More hunger, more food?

Image: Stilleven met vruchten, mes en potlood., Jan Brandes, 1779 - 1785, Rijksmuseum. Used with permission.

Image: Stilleven met vruchten, mes en potlood., Jan Brandes, 1779 - 1785, Rijksmuseum. Used with permission.

You guys you guys! I MADE AN INCREDIBLE DISCOVERY. Idk if your eyes will bug all the way out of your head like mine did. Or if you will roll them so hard at the duh-obviousness of my epiphany that you will hurt yourself. Anyway here it is:

I saw that I can be very, very, very hungry indeed and still not need extra food. These two things: amount of hunger, and amount of food, are not coupled.

They can be coupled, yes. But they needn't be. They can be decoupled.

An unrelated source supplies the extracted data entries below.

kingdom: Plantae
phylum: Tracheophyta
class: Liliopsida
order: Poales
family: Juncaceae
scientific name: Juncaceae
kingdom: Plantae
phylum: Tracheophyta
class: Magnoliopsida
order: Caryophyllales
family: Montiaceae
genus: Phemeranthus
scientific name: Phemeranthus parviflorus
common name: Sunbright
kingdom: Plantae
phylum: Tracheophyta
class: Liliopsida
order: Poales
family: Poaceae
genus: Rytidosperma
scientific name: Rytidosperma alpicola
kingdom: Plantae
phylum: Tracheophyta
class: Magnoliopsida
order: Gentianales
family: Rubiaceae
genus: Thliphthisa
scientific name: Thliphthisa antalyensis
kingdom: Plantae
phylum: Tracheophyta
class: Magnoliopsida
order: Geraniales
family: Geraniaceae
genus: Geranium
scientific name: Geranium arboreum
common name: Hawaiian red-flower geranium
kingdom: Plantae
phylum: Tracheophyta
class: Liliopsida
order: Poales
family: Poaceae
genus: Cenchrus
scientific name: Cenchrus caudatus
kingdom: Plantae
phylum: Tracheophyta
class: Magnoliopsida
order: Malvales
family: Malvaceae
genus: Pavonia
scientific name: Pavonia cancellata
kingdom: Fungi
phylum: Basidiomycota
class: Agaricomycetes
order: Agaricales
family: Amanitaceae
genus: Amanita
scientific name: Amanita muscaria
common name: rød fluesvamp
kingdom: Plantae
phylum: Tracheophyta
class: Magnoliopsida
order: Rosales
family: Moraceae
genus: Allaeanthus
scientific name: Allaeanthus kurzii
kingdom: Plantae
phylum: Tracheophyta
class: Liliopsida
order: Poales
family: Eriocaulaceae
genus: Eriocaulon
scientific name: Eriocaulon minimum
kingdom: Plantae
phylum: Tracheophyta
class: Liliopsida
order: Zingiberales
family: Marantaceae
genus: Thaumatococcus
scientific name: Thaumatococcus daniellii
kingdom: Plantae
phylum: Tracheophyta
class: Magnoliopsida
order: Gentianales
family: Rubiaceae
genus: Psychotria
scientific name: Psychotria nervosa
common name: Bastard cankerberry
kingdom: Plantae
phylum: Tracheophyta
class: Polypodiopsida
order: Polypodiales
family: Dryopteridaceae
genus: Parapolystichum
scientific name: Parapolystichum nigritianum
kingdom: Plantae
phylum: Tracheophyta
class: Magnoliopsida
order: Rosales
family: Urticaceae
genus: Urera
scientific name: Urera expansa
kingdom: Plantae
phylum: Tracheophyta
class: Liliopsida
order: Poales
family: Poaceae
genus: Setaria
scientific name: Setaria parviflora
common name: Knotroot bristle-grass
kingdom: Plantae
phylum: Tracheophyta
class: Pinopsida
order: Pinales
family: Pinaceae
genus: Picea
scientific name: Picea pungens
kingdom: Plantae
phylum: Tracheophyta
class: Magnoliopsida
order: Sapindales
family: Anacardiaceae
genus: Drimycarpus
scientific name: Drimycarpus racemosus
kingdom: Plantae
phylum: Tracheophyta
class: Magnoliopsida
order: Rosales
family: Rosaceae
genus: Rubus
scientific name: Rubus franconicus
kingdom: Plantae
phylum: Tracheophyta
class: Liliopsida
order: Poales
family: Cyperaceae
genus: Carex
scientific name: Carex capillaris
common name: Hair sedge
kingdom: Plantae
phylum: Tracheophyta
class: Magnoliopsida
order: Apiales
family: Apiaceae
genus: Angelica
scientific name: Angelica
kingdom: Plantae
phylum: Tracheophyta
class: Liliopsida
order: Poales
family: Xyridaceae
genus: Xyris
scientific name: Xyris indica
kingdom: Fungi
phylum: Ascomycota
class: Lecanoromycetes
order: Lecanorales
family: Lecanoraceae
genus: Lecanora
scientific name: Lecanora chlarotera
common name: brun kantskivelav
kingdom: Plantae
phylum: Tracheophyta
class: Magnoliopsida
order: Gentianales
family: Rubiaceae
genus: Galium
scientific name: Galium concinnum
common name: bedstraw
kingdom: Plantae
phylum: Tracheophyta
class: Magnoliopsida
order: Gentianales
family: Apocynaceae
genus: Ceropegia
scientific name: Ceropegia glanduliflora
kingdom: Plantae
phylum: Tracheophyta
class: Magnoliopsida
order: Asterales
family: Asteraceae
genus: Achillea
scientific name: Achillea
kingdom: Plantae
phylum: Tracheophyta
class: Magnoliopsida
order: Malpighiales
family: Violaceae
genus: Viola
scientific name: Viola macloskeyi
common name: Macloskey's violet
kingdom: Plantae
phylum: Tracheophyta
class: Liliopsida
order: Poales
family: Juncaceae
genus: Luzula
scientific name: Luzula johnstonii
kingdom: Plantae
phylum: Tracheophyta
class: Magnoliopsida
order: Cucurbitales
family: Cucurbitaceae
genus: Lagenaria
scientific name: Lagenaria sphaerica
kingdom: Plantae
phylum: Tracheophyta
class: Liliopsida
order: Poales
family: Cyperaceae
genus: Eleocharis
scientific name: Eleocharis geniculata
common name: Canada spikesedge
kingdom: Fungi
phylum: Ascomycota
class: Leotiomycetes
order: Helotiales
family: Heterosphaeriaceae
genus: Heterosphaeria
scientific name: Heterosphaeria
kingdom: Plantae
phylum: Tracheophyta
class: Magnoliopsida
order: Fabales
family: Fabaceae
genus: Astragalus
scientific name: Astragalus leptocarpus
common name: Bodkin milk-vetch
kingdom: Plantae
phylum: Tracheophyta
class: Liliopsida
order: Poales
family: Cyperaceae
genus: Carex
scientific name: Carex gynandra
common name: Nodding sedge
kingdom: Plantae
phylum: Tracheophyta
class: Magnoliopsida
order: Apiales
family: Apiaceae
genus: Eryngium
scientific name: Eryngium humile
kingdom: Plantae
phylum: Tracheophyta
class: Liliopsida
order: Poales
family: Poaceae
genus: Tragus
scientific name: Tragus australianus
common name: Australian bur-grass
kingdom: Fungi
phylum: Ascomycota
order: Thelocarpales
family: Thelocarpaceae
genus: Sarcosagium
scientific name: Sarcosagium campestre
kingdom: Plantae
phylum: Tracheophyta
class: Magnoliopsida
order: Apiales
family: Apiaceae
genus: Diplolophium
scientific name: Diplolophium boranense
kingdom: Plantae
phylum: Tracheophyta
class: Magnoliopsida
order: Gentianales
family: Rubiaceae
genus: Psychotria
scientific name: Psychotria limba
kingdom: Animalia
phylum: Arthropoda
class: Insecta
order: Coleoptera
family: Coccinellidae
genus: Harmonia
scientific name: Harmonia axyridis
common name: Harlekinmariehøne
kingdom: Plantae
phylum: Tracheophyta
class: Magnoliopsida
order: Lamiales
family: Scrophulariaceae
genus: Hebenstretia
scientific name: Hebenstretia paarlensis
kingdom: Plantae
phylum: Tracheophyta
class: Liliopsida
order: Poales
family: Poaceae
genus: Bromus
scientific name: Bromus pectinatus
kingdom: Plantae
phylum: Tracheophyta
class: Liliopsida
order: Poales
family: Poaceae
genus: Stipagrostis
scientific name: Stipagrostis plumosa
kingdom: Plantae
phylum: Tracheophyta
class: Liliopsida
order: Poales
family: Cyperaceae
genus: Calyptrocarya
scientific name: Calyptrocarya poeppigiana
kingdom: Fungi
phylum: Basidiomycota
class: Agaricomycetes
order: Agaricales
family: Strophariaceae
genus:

They can come that way, or you can decouple these two things by choice using the power of your brain. And by you I mean me, but also you.

Why did I never really see this before? I've certainly had the experience of being extra hungry and not having extra food in response, probably because it just wasn't available. Which would definitely be a rarity in my world / North America altogether. There is almost always a full pantry or a Whole Foods or a Circle K somewhere nearby.

I think the likely meaning is that the pie chart of my eating habits was always 70% "More! Just more." Being hungry is a handy justification for more.

BUT MORE HUNGRY DOESN'T ACTUALLY HAVE TO MEAN MORE FOOD. The actual meaning of very strong hunger is later food. I'm eating later than my body would like me to, and it's letting me know, which is to say no big deal. Everything's in working order.

And the same meal will suffice at 9pm that would have served me perfectly at 7:30.

What do you think? Believe? Disbelieve? If you feel like you struggle with hunger, with trying to interpret hunger, trying to manage hunger, trying to eat in accordance with hunger, wishing you had less hunger, I would be really interested to hear from you on this.

I've been telling clients for the past few years to eat on a schedule and let their hunger regulate itself around that, rather than trying to eat in response to hunger (which is what Intuitive Eating teaches, and which I think is backwards, because it just feeds the "more" monster). But now I am thinking maybe I haven't gone far enough in saying hunger isn't anything like as important as we treat it.